• _EXERCISE REQUIREMENTS_
1. Can you reproduce the passage on fitness maximization from "The second assumption" to "other biological phenomena.", swapping "hill-climbing metaphors" for "landscape metaphors"?
2. In the passage on fitness maximization, how many varieties of maximization principle does the chapter distinguish?

ABSTRACT

Adaptationist approaches in evolutionary ecology often take it for granted that natural selection maximizes fitness. Consider, for example, the following quotations from standard textbooks:

The majority of analyses of life history evolution considered in this book are predicated on two assumptions: (1) natural selection maximizes some measure of fitness, and (2) there exist trade-offs that limit the set of possible [character] combinations.

(Roff 1992: 393)

The second assumption critical to behavioral ecology is that the behavior studied is adaptive, that is, that natural selection maximizes fitness within the constraints that may be acting on the animal.

(Dodson et al. 1998: 204)

Individuals should be designed by natural selection to maximize their fitness. This idea can be used as a basis to formulate optimality models.

(Davies et al. 2012: 81) Yet there is a long history of skepticism about this idea in population genetics. As A.W.F. Edwards puts it:

[A] naive description of evolution [by natural selection] as a process that tends to increase fitness is misleading in general, and hill-climbing metaphors are too crude to encompass the complexities of Mendelian segregation and other biological phenomena.

(Edwards 2007: 341) 50Is there any way to reconcile the adaptationist’s image of natural selection as an engine of optimality with the more complex image of its dynamics we get from population genetics? This has long been an important strand in the controversy surrounding adaptationism. 1 Yet debate here has been hampered by a tendency to conflate various different ways of thinking about maximization and what it entails. In this chapter I distinguish, at a deliberately coarse grain of analysis, four varieties of maximization principle. 2 I then discuss the logical relations between these varieties, arguing that, although they may seem similar at face value, none entails any of the others. I then turn briefly to the status of each variety, arguing that, while each type of maximization principle faces serious problems, the problems are subtly different for each type.

• _PROVIDED DATA_
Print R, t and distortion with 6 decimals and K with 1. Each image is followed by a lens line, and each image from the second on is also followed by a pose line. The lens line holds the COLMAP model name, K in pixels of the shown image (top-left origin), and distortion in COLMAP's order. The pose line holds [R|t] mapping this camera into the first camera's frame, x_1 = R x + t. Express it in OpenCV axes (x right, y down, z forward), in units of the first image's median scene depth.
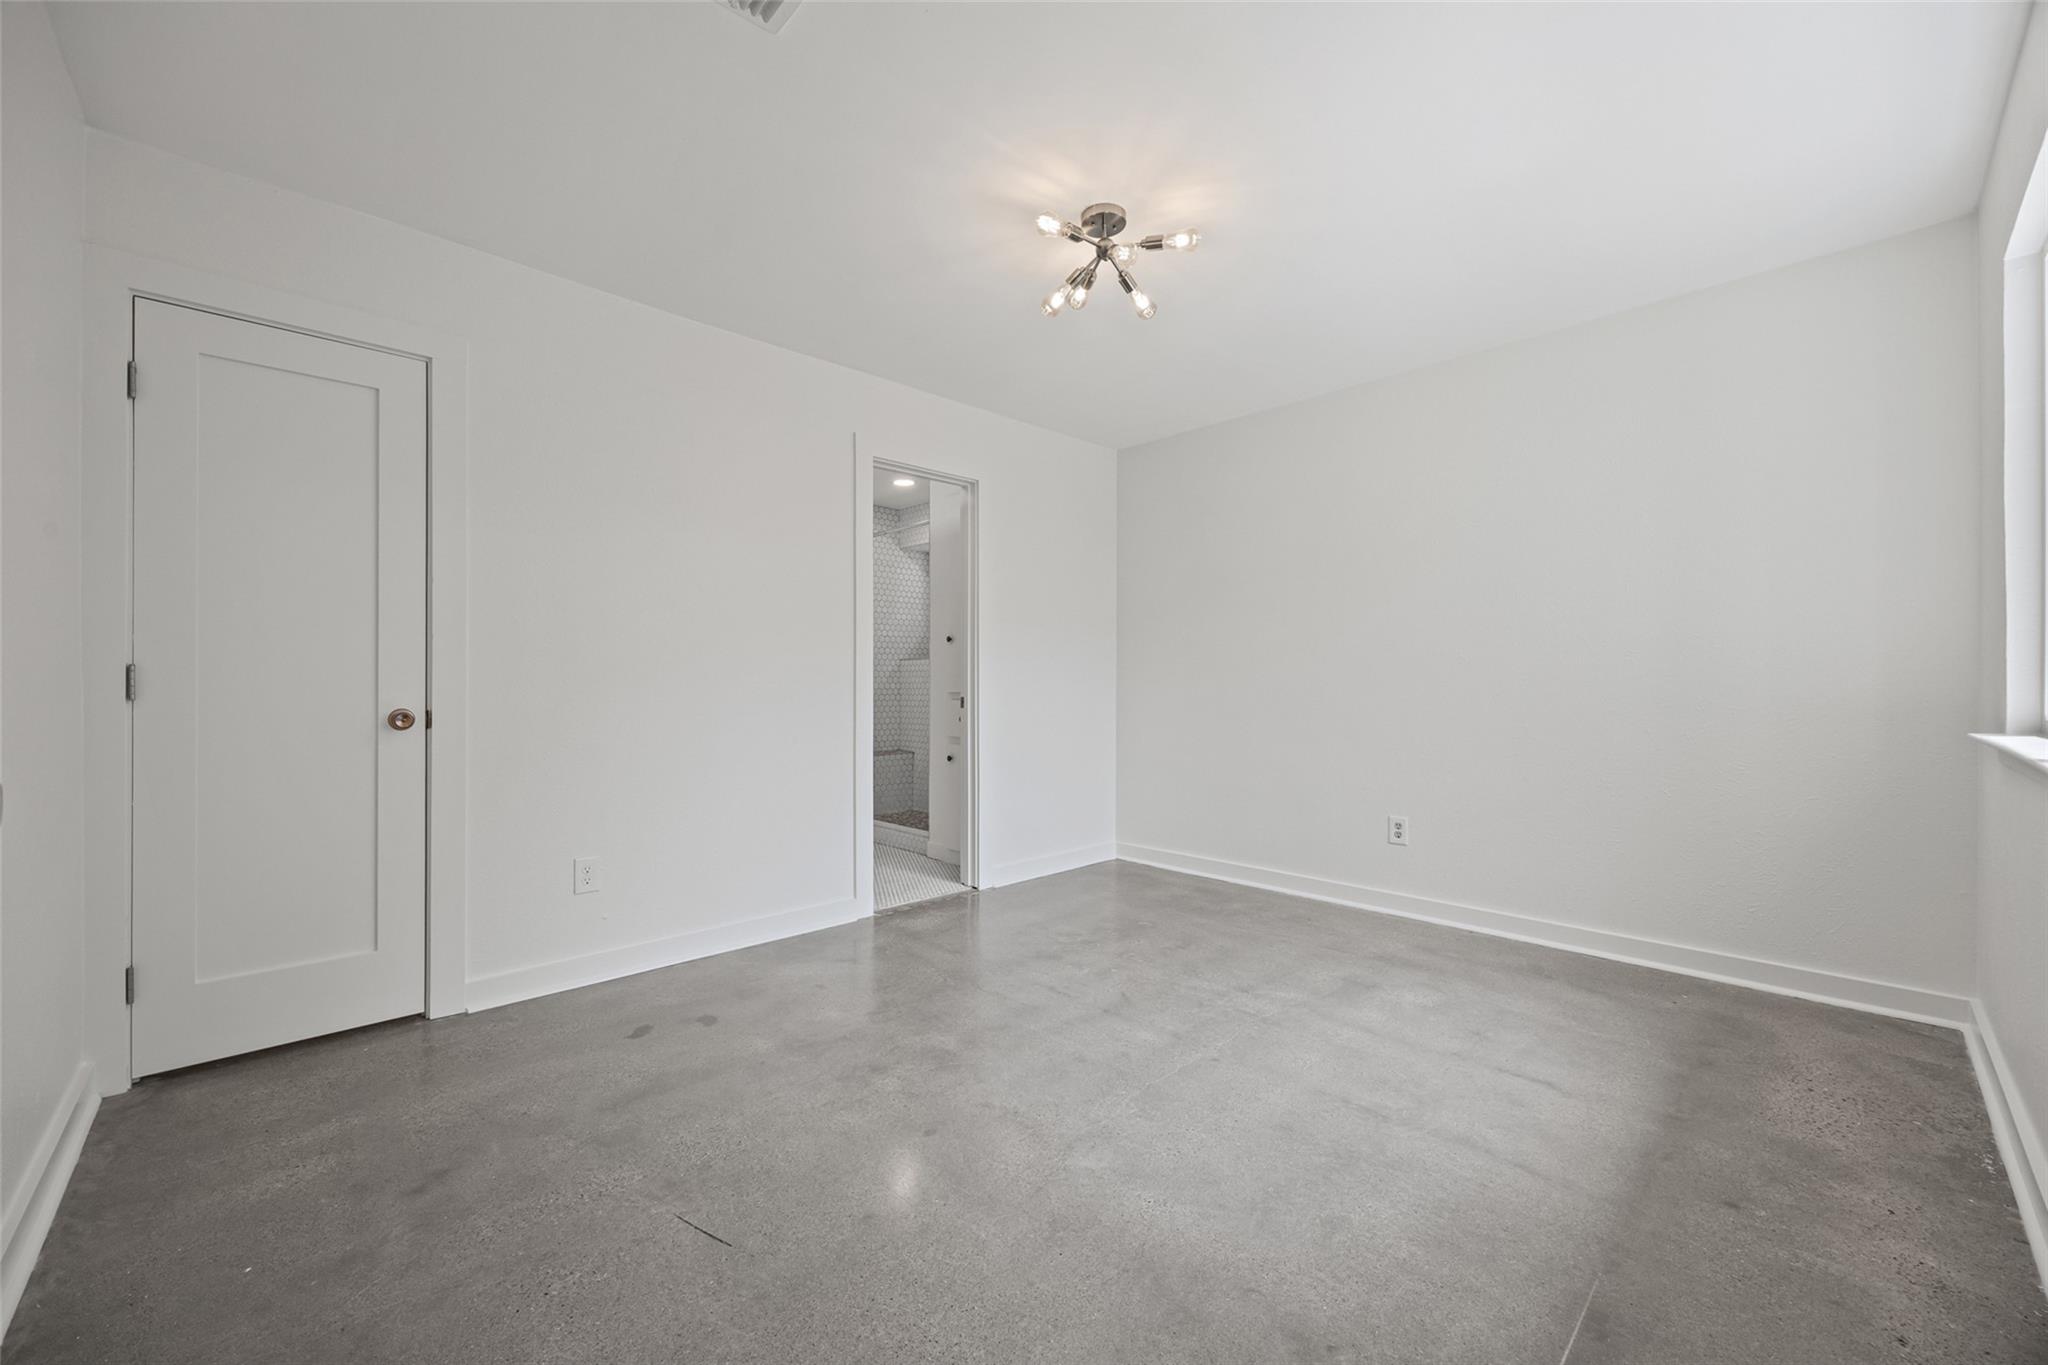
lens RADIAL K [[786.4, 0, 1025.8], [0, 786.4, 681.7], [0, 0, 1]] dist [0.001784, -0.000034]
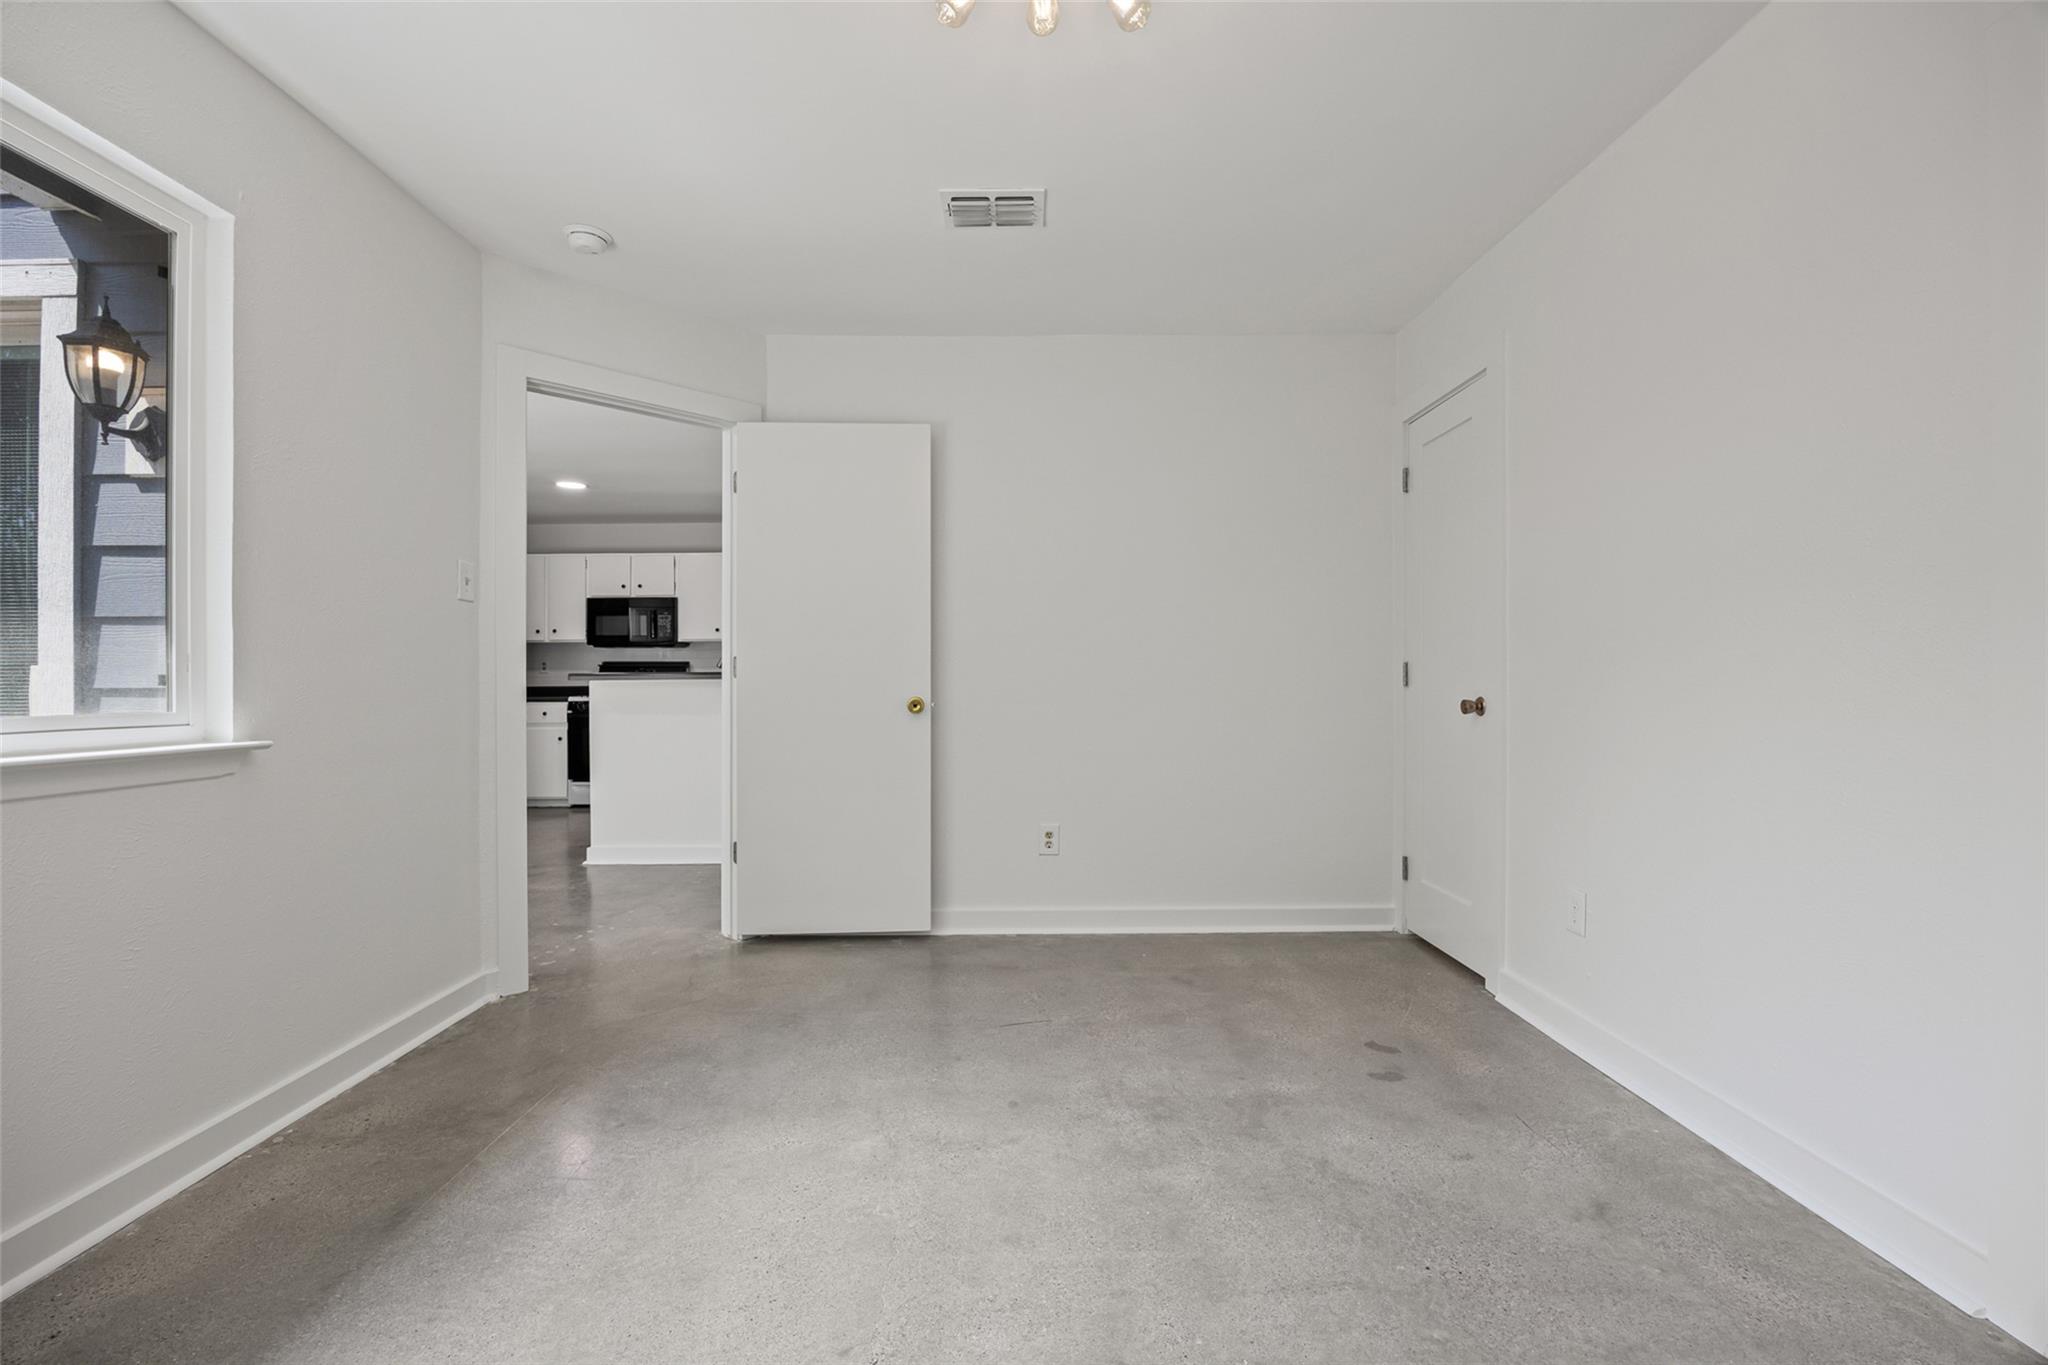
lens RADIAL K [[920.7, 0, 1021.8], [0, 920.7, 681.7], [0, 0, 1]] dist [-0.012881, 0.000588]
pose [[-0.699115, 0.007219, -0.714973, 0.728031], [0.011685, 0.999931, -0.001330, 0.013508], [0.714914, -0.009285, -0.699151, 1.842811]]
...
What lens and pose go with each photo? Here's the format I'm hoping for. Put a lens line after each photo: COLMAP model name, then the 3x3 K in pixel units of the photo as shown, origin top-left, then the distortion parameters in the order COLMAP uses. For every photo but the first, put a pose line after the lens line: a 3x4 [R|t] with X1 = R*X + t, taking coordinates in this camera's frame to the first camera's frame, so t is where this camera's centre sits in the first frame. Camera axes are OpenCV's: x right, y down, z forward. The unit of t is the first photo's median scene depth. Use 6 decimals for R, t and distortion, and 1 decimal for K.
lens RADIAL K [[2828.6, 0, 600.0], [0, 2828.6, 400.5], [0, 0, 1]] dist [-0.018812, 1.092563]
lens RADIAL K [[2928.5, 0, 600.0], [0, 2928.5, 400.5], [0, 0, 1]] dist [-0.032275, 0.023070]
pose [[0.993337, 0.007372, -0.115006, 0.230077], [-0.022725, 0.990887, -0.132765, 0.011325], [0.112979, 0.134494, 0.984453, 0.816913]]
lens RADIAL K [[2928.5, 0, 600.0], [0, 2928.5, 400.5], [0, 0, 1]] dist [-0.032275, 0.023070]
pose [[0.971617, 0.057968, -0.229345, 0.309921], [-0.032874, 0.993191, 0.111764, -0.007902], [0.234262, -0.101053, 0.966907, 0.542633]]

• _EXPECTED OUTPUTS_
1.
The second assumption critical to behavioral ecology is that the behavior studied is adaptive, that is, that natural selection maximizes fitness within the constraints that may be acting on the animal.

(Dodson et al. 1998: 204)

Individuals should be designed by natural selection to maximize their fitness. This idea can be used as a basis to formulate optimality models.

(Davies et al. 2012: 81) Yet there is a long history of skepticism about this idea in population genetics. As A.W.F. Edwards puts it:

[A] naive description of evolution [by natural selection] as a process that tends to increase fitness is misleading in general, and landscape metaphors are too crude to encompass the complexities of Mendelian segregation and other biological phenomena.

2. Four